══ Source records

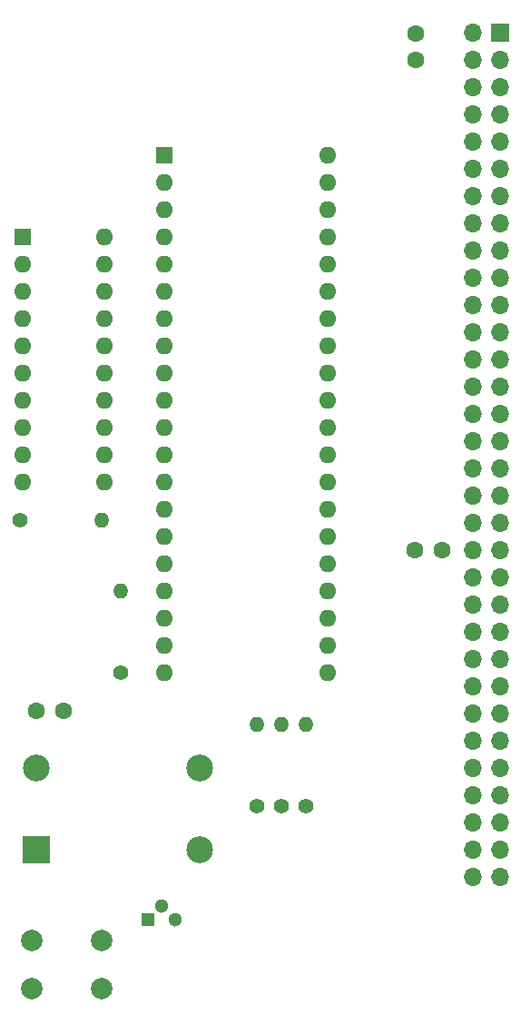
<source format=gbs>
G04 #@! TF.GenerationSoftware,KiCad,Pcbnew,(6.0.1)*
G04 #@! TF.CreationDate,2022-09-17T17:14:25-04:00*
G04 #@! TF.ProjectId,LB-Z80-01,4c422d5a-3830-42d3-9031-2e6b69636164,1*
G04 #@! TF.SameCoordinates,Original*
G04 #@! TF.FileFunction,Soldermask,Bot*
G04 #@! TF.FilePolarity,Negative*
%FSLAX46Y46*%
G04 Gerber Fmt 4.6, Leading zero omitted, Abs format (unit mm)*
G04 Created by KiCad (PCBNEW (6.0.1)) date 2022-09-17 17:14:25*
%MOMM*%
%LPD*%
G01*
G04 APERTURE LIST*
%ADD10R,1.700000X1.700000*%
%ADD11O,1.700000X1.700000*%
%ADD12R,1.600000X1.600000*%
%ADD13O,1.600000X1.600000*%
%ADD14C,1.400000*%
%ADD15O,1.400000X1.400000*%
%ADD16C,1.600000*%
%ADD17R,1.300000X1.300000*%
%ADD18C,1.300000*%
%ADD19C,2.000000*%
%ADD20R,2.500000X2.500000*%
%ADD21C,2.500000*%
G04 APERTURE END LIST*
D10*
X179890000Y-54615000D03*
D11*
X177350000Y-54615000D03*
X179890000Y-57155000D03*
X177350000Y-57155000D03*
X179890000Y-59695000D03*
X177350000Y-59695000D03*
X179890000Y-62235000D03*
X177350000Y-62235000D03*
X179890000Y-64775000D03*
X177350000Y-64775000D03*
X179890000Y-67315000D03*
X177350000Y-67315000D03*
X179890000Y-69855000D03*
X177350000Y-69855000D03*
X179890000Y-72395000D03*
X177350000Y-72395000D03*
X179890000Y-74935000D03*
X177350000Y-74935000D03*
X179890000Y-77475000D03*
X177350000Y-77475000D03*
X179890000Y-80015000D03*
X177350000Y-80015000D03*
X179890000Y-82555000D03*
X177350000Y-82555000D03*
X179890000Y-85095000D03*
X177350000Y-85095000D03*
X179890000Y-87635000D03*
X177350000Y-87635000D03*
X179890000Y-90175000D03*
X177350000Y-90175000D03*
X179890000Y-92715000D03*
X177350000Y-92715000D03*
X179890000Y-95255000D03*
X177350000Y-95255000D03*
X179890000Y-97795000D03*
X177350000Y-97795000D03*
X179890000Y-100335000D03*
X177350000Y-100335000D03*
X179890000Y-102875000D03*
X177350000Y-102875000D03*
X179890000Y-105415000D03*
X177350000Y-105415000D03*
X179890000Y-107955000D03*
X177350000Y-107955000D03*
X179890000Y-110495000D03*
X177350000Y-110495000D03*
X179890000Y-113035000D03*
X177350000Y-113035000D03*
X179890000Y-115575000D03*
X177350000Y-115575000D03*
X179890000Y-118115000D03*
X177350000Y-118115000D03*
X179890000Y-120655000D03*
X177350000Y-120655000D03*
X179890000Y-123195000D03*
X177350000Y-123195000D03*
X179890000Y-125735000D03*
X177350000Y-125735000D03*
X179890000Y-128275000D03*
X177350000Y-128275000D03*
X179890000Y-130815000D03*
X177350000Y-130815000D03*
X179890000Y-133355000D03*
X177350000Y-133355000D03*
D12*
X148590000Y-66040000D03*
D13*
X148590000Y-68580000D03*
X148590000Y-71120000D03*
X148590000Y-73660000D03*
X148590000Y-76200000D03*
X148590000Y-78740000D03*
X148590000Y-81280000D03*
X148590000Y-83820000D03*
X148590000Y-86360000D03*
X148590000Y-88900000D03*
X148590000Y-91440000D03*
X148590000Y-93980000D03*
X148590000Y-96520000D03*
X148590000Y-99060000D03*
X148590000Y-101600000D03*
X148590000Y-104140000D03*
X148590000Y-106680000D03*
X148590000Y-109220000D03*
X148590000Y-111760000D03*
X148590000Y-114300000D03*
X163830000Y-114300000D03*
X163830000Y-111760000D03*
X163830000Y-109220000D03*
X163830000Y-106680000D03*
X163830000Y-104140000D03*
X163830000Y-101600000D03*
X163830000Y-99060000D03*
X163830000Y-96520000D03*
X163830000Y-93980000D03*
X163830000Y-91440000D03*
X163830000Y-88900000D03*
X163830000Y-86360000D03*
X163830000Y-83820000D03*
X163830000Y-81280000D03*
X163830000Y-78740000D03*
X163830000Y-76200000D03*
X163830000Y-73660000D03*
X163830000Y-71120000D03*
X163830000Y-68580000D03*
X163830000Y-66040000D03*
D14*
X161798000Y-126746000D03*
D15*
X161798000Y-119126000D03*
D14*
X159512000Y-126746000D03*
D15*
X159512000Y-119126000D03*
D16*
X139172000Y-117856000D03*
X136672000Y-117856000D03*
X172085000Y-57130000D03*
X172085000Y-54630000D03*
D17*
X147082000Y-137336000D03*
D18*
X148352000Y-136066000D03*
X149622000Y-137336000D03*
D14*
X135128000Y-100076000D03*
D15*
X142748000Y-100076000D03*
D12*
X135392000Y-73665000D03*
D13*
X135392000Y-76205000D03*
X135392000Y-78745000D03*
X135392000Y-81285000D03*
X135392000Y-83825000D03*
X135392000Y-86365000D03*
X135392000Y-88905000D03*
X135392000Y-91445000D03*
X135392000Y-93985000D03*
X135392000Y-96525000D03*
X143012000Y-96525000D03*
X143012000Y-93985000D03*
X143012000Y-91445000D03*
X143012000Y-88905000D03*
X143012000Y-86365000D03*
X143012000Y-83825000D03*
X143012000Y-81285000D03*
X143012000Y-78745000D03*
X143012000Y-76205000D03*
X143012000Y-73665000D03*
D14*
X157226000Y-126746000D03*
D15*
X157226000Y-119126000D03*
D19*
X136248000Y-143764000D03*
X142748000Y-143764000D03*
X136248000Y-139264000D03*
X142748000Y-139264000D03*
D14*
X144526000Y-114300000D03*
D15*
X144526000Y-106680000D03*
D20*
X136652000Y-130772000D03*
D21*
X151892000Y-130772000D03*
X151892000Y-123152000D03*
X136652000Y-123152000D03*
D16*
X174478000Y-102870000D03*
X171978000Y-102870000D03*
M02*

</source>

════

- Work instruction
A word-for-word restatement of the records above from the line containing "X172085000Y-57130000D03*" to their final line is all the answer should hold.

- Expected output
X172085000Y-57130000D03*
X172085000Y-54630000D03*
D17*
X147082000Y-137336000D03*
D18*
X148352000Y-136066000D03*
X149622000Y-137336000D03*
D14*
X135128000Y-100076000D03*
D15*
X142748000Y-100076000D03*
D12*
X135392000Y-73665000D03*
D13*
X135392000Y-76205000D03*
X135392000Y-78745000D03*
X135392000Y-81285000D03*
X135392000Y-83825000D03*
X135392000Y-86365000D03*
X135392000Y-88905000D03*
X135392000Y-91445000D03*
X135392000Y-93985000D03*
X135392000Y-96525000D03*
X143012000Y-96525000D03*
X143012000Y-93985000D03*
X143012000Y-91445000D03*
X143012000Y-88905000D03*
X143012000Y-86365000D03*
X143012000Y-83825000D03*
X143012000Y-81285000D03*
X143012000Y-78745000D03*
X143012000Y-76205000D03*
X143012000Y-73665000D03*
D14*
X157226000Y-126746000D03*
D15*
X157226000Y-119126000D03*
D19*
X136248000Y-143764000D03*
X142748000Y-143764000D03*
X136248000Y-139264000D03*
X142748000Y-139264000D03*
D14*
X144526000Y-114300000D03*
D15*
X144526000Y-106680000D03*
D20*
X136652000Y-130772000D03*
D21*
X151892000Y-130772000D03*
X151892000Y-123152000D03*
X136652000Y-123152000D03*
D16*
X174478000Y-102870000D03*
X171978000Y-102870000D03*
M02*

</source>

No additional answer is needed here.